DIRECTIVE: Copy every line of the records below word for word, leaving out the pictures.

────────────────────

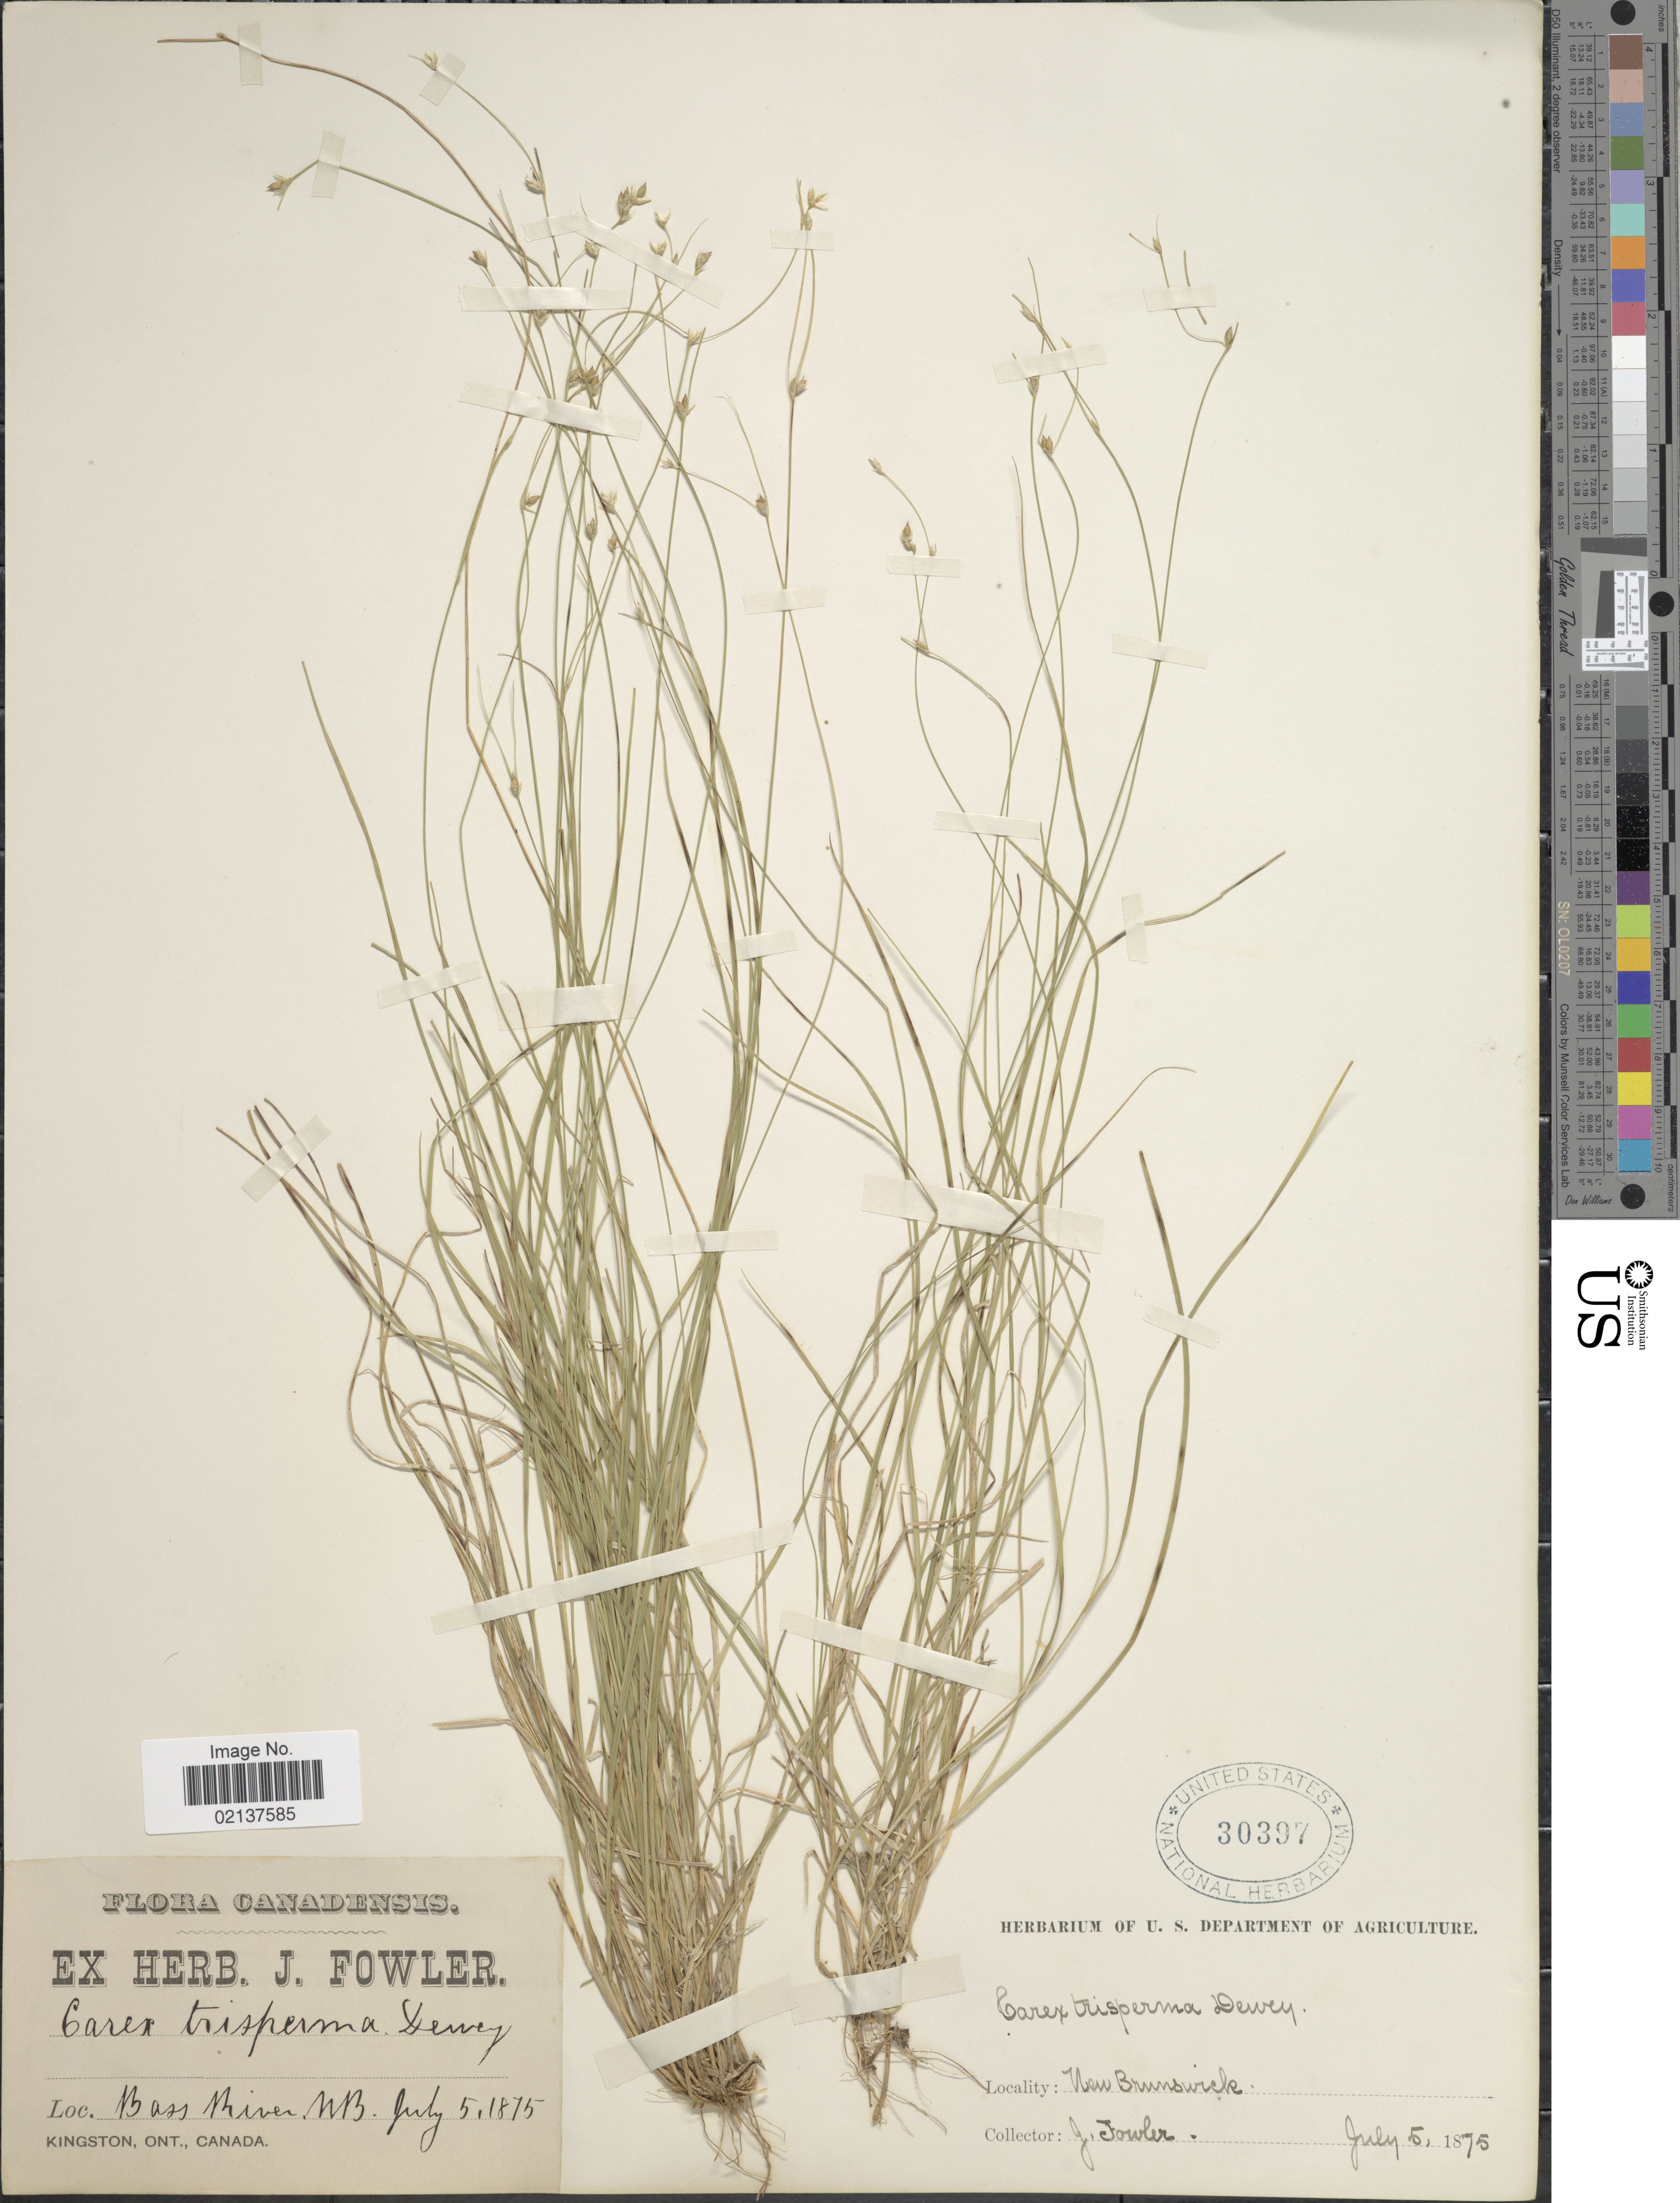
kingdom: Plantae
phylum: Tracheophyta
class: Liliopsida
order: Poales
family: Cyperaceae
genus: Carex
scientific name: Carex trisperma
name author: Dewey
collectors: J. P. Fowler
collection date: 1875-07-05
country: Canada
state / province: New Brunswick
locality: Bass River, NB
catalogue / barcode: US 30397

────────────────────

RESULT FOR THIS TASK:
kingdom: Plantae
phylum: Tracheophyta
class: Liliopsida
order: Poales
family: Cyperaceae
genus: Carex
scientific name: Carex trisperma
name author: Dewey
collectors: J. P. Fowler
collection date: 1875-07-05
country: Canada
state / province: New Brunswick
locality: Bass River, NB
catalogue / barcode: US 30397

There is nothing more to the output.